Statement 5: 11 to 2: 11 to 12 (1), 12 to 2 (2), total 3 hours. 7 to 10: 10 - 7 = 3 hours. So both 3 hours, same arc length. Correct.

So the accurate statements are:

- The central angle measure when one hand points at 2 and the other points at 4 is 60°.
- With one hand at 5 and the other at 10, the minor arc formed by the hands is about 15.7 in.
- The length of the minor arc between 11 and 2 is the same as the length of the minor arc between 7 and 10.

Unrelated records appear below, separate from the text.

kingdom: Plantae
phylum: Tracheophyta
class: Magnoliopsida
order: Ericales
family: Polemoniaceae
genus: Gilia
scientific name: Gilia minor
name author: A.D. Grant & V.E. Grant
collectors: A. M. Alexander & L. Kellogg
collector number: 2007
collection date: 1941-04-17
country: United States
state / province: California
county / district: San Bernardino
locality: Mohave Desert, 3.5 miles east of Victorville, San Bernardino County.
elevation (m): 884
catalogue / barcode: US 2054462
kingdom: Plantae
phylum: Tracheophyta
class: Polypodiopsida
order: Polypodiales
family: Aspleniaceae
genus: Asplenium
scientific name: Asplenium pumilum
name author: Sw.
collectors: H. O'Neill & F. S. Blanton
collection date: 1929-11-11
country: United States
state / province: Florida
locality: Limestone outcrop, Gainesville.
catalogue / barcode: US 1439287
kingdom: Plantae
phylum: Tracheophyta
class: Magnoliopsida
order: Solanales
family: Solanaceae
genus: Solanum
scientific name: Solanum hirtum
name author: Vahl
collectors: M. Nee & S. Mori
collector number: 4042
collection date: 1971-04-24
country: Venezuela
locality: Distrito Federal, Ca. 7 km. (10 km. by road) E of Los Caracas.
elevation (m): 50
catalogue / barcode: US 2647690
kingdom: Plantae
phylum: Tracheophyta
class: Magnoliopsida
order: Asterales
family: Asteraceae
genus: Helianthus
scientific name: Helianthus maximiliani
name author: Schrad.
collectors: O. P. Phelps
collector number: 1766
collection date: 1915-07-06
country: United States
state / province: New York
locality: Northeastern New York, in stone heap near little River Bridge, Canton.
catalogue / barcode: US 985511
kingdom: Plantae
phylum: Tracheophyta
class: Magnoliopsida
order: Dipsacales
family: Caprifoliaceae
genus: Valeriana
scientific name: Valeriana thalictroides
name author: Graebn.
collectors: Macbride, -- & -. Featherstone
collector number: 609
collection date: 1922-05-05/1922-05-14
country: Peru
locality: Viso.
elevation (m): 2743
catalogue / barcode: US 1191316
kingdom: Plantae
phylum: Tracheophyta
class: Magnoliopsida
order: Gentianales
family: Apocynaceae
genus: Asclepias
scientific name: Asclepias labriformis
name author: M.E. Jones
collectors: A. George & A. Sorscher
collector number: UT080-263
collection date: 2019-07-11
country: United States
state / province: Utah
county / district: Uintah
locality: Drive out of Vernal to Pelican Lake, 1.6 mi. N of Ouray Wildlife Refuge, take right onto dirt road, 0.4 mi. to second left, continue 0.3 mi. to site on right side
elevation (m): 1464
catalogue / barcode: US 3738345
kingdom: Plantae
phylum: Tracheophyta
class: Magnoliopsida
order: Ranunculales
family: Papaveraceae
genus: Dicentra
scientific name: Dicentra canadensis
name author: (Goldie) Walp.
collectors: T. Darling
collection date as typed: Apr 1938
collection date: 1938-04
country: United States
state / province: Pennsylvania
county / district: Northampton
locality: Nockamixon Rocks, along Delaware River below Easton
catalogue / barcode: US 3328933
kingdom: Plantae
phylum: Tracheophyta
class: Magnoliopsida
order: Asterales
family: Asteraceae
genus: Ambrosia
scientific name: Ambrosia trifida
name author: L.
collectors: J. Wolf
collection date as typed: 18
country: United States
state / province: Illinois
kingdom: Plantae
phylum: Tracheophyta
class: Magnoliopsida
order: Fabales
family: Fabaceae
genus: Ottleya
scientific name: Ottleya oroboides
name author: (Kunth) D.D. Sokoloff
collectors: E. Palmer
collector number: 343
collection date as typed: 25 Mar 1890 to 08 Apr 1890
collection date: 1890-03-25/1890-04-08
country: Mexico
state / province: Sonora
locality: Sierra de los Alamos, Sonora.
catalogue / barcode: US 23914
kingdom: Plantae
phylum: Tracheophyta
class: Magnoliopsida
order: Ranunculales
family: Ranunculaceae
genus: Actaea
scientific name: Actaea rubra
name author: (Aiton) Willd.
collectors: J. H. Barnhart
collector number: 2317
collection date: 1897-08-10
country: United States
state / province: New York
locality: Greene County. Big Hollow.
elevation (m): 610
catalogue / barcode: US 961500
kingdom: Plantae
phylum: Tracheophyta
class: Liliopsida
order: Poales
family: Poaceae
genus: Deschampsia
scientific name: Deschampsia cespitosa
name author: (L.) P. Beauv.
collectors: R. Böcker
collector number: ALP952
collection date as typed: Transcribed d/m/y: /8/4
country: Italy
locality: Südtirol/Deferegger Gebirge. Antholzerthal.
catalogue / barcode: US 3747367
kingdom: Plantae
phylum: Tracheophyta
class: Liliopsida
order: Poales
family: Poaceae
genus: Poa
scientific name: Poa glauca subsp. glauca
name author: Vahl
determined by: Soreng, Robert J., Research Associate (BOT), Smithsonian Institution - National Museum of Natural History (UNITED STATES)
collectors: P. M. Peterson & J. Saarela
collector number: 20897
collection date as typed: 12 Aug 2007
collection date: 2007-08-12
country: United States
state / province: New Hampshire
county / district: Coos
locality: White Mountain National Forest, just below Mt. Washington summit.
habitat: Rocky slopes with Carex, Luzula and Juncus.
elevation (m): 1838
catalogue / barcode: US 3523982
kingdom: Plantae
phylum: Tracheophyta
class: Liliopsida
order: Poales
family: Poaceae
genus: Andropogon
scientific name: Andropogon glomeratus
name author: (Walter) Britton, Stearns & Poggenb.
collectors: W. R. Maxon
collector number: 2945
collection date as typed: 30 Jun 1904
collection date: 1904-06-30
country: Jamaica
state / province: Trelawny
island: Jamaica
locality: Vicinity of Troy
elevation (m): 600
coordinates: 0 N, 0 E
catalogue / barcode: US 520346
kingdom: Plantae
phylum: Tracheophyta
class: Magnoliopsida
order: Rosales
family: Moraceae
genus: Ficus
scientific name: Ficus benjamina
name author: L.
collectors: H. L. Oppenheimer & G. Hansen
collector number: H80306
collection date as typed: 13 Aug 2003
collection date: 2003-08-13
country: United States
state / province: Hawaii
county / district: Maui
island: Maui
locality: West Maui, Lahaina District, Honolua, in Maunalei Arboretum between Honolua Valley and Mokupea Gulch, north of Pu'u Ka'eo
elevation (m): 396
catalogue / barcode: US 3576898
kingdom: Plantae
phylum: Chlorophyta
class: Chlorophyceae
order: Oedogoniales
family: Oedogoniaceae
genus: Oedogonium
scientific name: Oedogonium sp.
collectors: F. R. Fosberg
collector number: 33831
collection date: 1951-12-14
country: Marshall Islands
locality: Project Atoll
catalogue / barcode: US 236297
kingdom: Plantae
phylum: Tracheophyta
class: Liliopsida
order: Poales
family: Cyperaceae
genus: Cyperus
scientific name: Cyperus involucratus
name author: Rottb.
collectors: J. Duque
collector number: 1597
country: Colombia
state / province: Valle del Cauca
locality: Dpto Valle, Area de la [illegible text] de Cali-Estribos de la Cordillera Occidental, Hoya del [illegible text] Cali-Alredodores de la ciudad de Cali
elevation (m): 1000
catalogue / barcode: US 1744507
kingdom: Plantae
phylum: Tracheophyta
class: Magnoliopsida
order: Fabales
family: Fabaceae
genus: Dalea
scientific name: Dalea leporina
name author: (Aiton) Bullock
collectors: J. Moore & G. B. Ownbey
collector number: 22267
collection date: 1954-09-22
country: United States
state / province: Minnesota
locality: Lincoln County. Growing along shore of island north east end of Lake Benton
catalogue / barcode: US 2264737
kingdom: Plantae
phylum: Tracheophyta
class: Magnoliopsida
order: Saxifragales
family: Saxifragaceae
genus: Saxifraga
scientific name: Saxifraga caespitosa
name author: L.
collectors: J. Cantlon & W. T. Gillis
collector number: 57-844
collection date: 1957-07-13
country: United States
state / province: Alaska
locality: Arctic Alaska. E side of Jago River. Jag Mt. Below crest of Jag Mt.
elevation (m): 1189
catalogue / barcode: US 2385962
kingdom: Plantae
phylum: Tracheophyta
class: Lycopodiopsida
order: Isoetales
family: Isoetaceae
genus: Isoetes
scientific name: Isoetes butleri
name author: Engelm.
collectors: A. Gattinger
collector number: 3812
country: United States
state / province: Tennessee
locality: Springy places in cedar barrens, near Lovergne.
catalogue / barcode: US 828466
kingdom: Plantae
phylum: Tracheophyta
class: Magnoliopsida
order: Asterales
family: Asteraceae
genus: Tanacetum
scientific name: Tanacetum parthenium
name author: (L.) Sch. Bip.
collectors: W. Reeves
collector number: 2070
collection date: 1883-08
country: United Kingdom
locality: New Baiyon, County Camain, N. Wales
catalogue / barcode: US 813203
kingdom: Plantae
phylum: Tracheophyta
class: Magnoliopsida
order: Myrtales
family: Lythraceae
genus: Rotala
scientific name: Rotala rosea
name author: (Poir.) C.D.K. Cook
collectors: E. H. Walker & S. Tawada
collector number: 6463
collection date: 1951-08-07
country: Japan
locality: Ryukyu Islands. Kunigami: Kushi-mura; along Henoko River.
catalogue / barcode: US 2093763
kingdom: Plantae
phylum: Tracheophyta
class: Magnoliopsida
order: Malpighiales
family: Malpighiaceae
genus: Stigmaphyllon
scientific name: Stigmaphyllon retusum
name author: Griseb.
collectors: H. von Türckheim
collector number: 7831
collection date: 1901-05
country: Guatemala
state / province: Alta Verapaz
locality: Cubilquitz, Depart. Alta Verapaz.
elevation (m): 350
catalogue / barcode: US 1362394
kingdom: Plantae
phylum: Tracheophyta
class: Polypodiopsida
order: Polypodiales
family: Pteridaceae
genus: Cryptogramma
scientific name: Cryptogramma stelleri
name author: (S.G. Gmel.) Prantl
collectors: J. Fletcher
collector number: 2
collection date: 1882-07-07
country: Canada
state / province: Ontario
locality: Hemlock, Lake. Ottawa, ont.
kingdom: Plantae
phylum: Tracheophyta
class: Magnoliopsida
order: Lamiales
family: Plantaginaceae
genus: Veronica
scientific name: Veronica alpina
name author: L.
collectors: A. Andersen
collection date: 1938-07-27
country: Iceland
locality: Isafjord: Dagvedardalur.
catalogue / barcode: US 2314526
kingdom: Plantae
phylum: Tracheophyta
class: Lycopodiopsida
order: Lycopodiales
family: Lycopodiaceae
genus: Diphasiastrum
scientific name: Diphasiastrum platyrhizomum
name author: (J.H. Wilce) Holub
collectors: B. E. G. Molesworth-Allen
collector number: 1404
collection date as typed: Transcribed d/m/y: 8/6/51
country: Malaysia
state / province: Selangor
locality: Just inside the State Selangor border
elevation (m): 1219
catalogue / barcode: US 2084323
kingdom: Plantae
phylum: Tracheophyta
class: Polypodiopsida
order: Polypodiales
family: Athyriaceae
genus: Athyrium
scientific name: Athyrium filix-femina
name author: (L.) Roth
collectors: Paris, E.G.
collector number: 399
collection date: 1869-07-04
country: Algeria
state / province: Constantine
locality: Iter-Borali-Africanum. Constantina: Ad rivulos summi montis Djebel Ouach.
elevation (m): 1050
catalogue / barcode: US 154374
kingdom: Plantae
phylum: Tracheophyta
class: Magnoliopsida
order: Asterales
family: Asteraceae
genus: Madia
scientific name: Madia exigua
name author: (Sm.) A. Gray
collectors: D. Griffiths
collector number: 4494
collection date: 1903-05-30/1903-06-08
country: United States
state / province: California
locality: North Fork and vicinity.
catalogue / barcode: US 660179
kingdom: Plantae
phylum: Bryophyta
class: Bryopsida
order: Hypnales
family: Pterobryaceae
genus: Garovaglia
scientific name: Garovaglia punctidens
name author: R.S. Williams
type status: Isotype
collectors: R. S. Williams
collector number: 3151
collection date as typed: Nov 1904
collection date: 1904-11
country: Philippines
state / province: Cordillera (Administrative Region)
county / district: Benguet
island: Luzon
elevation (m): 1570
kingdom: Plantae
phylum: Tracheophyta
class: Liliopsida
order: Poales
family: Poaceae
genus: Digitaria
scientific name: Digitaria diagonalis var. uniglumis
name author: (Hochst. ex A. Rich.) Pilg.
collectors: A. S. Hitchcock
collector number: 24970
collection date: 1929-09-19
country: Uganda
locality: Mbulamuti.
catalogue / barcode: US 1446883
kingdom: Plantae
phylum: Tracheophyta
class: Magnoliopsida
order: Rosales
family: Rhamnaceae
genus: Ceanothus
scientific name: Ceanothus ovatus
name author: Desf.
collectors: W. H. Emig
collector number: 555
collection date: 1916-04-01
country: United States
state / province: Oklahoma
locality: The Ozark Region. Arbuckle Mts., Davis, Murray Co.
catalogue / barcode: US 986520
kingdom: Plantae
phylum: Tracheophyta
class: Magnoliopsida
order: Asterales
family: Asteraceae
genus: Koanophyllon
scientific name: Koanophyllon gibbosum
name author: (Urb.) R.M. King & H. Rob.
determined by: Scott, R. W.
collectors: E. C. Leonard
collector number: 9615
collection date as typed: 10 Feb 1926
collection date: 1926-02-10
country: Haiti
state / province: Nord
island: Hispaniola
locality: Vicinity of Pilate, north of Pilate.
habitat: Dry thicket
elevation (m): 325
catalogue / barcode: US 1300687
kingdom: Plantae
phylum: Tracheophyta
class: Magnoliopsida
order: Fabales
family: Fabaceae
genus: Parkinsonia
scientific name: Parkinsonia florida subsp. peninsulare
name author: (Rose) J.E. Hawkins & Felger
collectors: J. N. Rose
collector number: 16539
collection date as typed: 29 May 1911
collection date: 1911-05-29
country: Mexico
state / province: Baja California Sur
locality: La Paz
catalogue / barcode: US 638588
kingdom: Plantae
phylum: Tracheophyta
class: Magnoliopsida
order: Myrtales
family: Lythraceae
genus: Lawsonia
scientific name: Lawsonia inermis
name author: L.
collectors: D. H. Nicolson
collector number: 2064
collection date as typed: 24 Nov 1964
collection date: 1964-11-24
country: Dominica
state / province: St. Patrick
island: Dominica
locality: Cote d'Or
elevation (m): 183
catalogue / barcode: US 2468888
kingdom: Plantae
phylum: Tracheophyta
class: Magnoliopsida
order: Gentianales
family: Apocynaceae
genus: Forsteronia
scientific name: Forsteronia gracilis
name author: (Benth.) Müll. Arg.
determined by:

Wait, let's confirm statement 4 again. 1 to 9: the angle between 1 and 9. If we go clockwise from 1 to 9, it's 8 hours (8×30=240°), counterclockwise, it's 4 hours (4×30=120°). So the minor arc is 120°, so the central angle is 120°, not 150°. So statement 4 is incorrect.

So the correct statements are the first, third, and fifth.

Answer:

• The central angle measure when one hand points at 2 and the other points at 4 is 60°.
• With one hand at 5 and the other at 10, the minor arc formed by the hands is about 15.7 in.
• The length of the minor arc between 11 and 2 is the same as the length of the minor arc between 7 and 10.